CARLOS REIS – ISTO ANDA TUDO LIGADO

 

(Para quem tiver paciência…)

 

Isto anda tudo ligado – costumava dizer um desaparecido amigo meu, jornalista e poeta, o Eduardo Guerra Carneiro.

Nada mais verdadeiro. É que anda mesmo. Quando leio notícias destas – a acrescentar a outras do mesmo jaez e sempre crescentes neste pobre país, sou levado a pensar – por entre a raiva impotente que entretanto se me impregna – que somos um povo de incultos, que não lê, que a cuja maior parte nenhuma falta fazem livrarias e por aí fora, raios os partam, etc.

Depois penso que realmente o que os poderes permitem em termos de especulação habitacional e nula preocupação com o centro histórico das cidades – graças a interesseiros, incompetentes, ignorantes e reaccionários presidentes das Câmaras – pesa em boa parte nestes desmandos e lenta destruição desses mesmos centros.

A Baixa de Lisboa, por exemplo – como aqui se afirma – é cada vez mais desfrequentada por lisboetas, está invadida e sobrepovoada de asquerosos enxames de moscas varejeiras turísticas, que com todo o à vontade a ocupam e habitam, por entre crescentes unidades hoteleiras porta sim, porta não e criativos “turismos de habitação” à custa do despejo de velhos e desprotegidos inquilinos.

Continuo ainda a pensar, nos tais poderes que ajudam Bancos falidos (por incúria e vigarice) e se marimbam para livrarias e lojas centenárias, despejos de pessoas e associações, permitem construção em cadeia de “hotéis de charme” nesses locais centrais, outrora de vivência e de convívio… E a minha raiva e irritação aumentam.

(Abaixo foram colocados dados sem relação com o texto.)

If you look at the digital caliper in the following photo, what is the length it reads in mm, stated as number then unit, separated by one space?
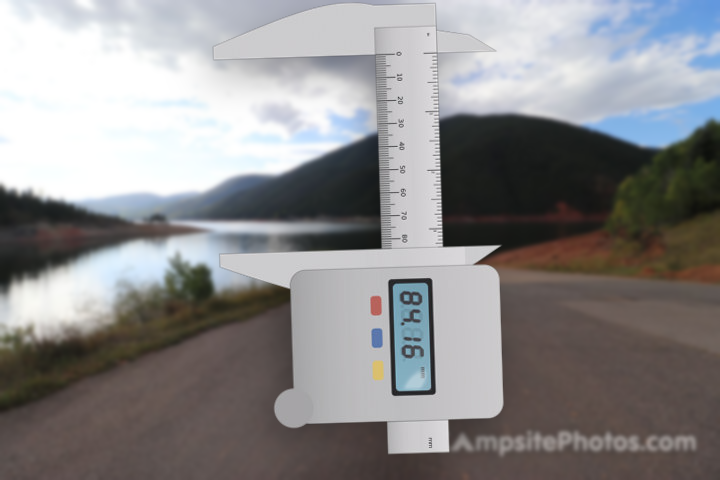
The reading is 84.16 mm
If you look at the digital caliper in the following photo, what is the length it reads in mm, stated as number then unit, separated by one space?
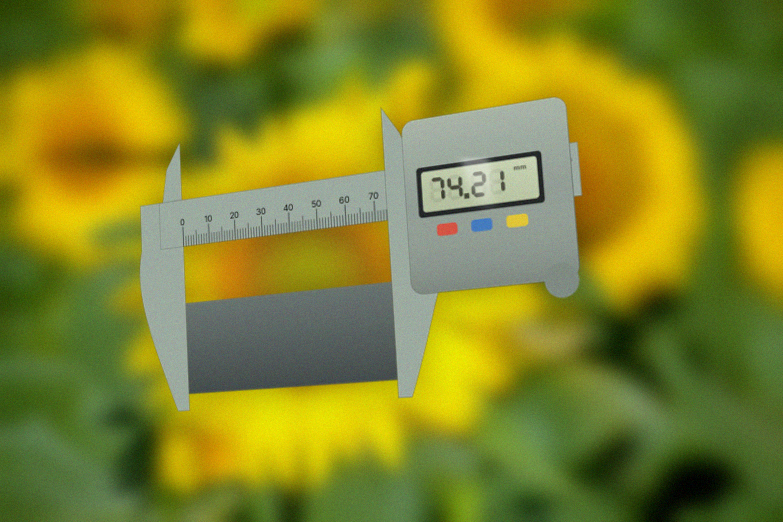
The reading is 74.21 mm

Penso ainda que sermos um país “que aposta no turismo”, lhe dá muito menos trabalho do que investir em outras coisas, criar realmente riqueza. Aproxima-o razoavelmente de países do Terceiro Mundo, que vivem disso e aproveita o habitual e infeliz nacional-servilismo prevalecente, de governantes e governados.

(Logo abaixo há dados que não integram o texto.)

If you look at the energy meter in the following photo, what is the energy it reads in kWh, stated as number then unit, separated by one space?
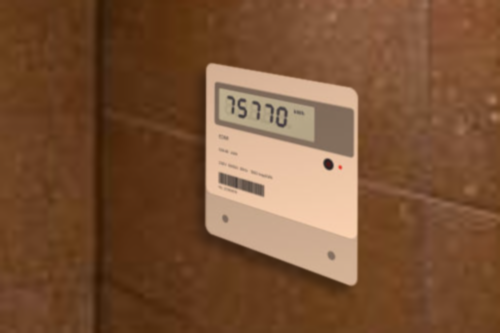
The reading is 75770 kWh
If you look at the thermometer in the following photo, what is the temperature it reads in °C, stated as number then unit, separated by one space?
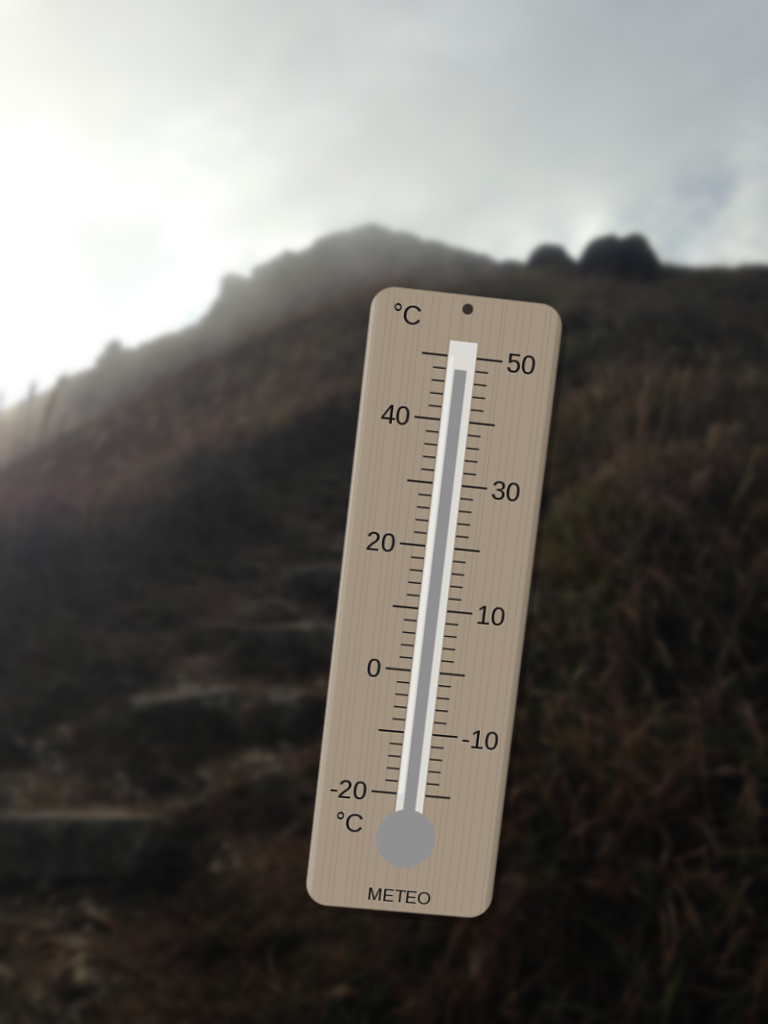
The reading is 48 °C
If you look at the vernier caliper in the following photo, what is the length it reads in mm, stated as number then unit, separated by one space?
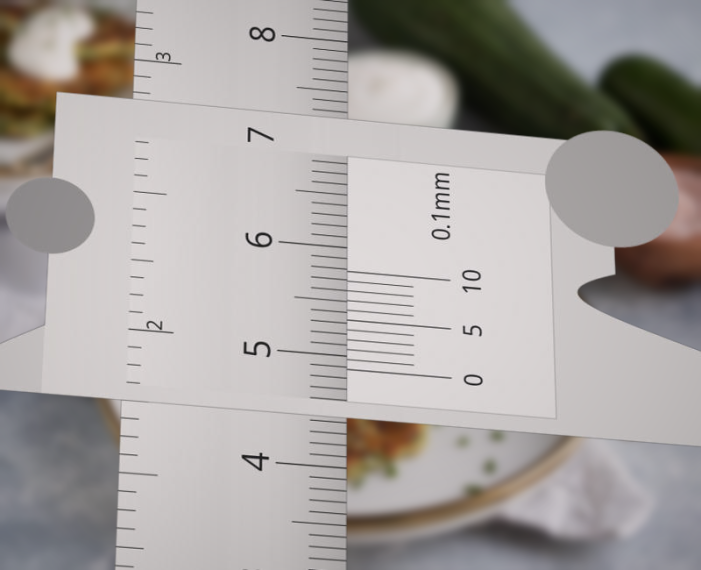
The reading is 48.8 mm
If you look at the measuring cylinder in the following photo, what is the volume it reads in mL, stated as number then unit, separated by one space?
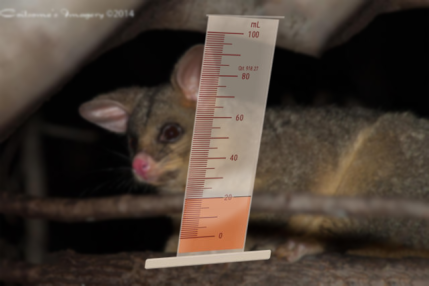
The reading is 20 mL
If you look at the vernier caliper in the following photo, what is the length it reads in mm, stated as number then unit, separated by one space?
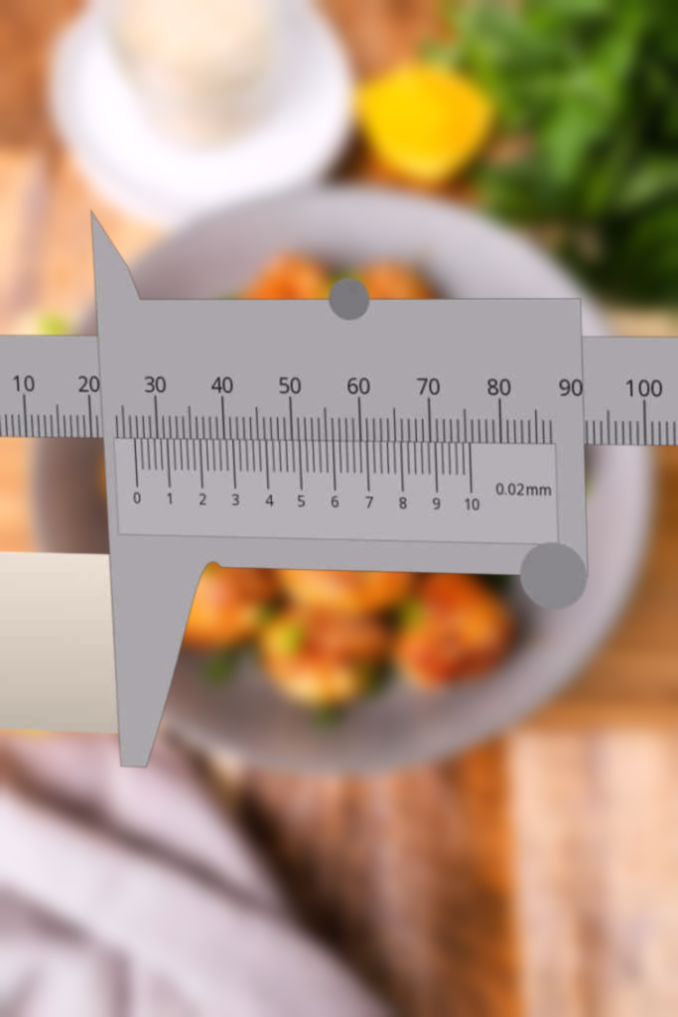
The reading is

Mas depois penso também: como é que num país em que uma boa percentagem das pessoas, além da ancestral ignorância e pouca cultura, mal tem poder económico para sobreviver, conseguir manter uma família, educar os filhos, etc. pode ainda ter dinheiro ou tempo para ir a livrarias comprar livros?

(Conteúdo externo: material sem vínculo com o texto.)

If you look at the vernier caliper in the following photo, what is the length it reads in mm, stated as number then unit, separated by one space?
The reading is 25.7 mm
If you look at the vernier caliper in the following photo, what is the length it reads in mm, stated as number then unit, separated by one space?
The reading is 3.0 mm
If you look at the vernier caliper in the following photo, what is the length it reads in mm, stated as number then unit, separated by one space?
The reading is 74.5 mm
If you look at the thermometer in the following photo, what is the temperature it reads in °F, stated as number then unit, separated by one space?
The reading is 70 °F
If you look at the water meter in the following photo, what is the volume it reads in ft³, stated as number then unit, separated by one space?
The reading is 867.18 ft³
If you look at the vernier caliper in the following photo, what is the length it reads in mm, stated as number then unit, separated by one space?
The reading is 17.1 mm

Mas penso mais, ainda. Se a maior parte dessa gente passou o tempo (cinquenta anos, não é?) a eleger governos e câmaras de Direita ou próximo disso, cujos se estão nas tintas para estas coisas, que estão de bem com todas as sacanices e especulações fora da lei do chamado “tecido empresarial” e do “grande capital” (para usar a estafadésima e obsessiva expressão de um conhecido Partido) é porque sempre se identificaram (?) com essa corja, essa cambada de pulhas…

Não é?

Então pronto. Ou prontos, mais coloquial. Tudo está correcto, tudo está no seu lugar, tudo tem a sua lógica. E isto anda realmente tudo ligado, como dizia o Eduardo Guerra Carneiro.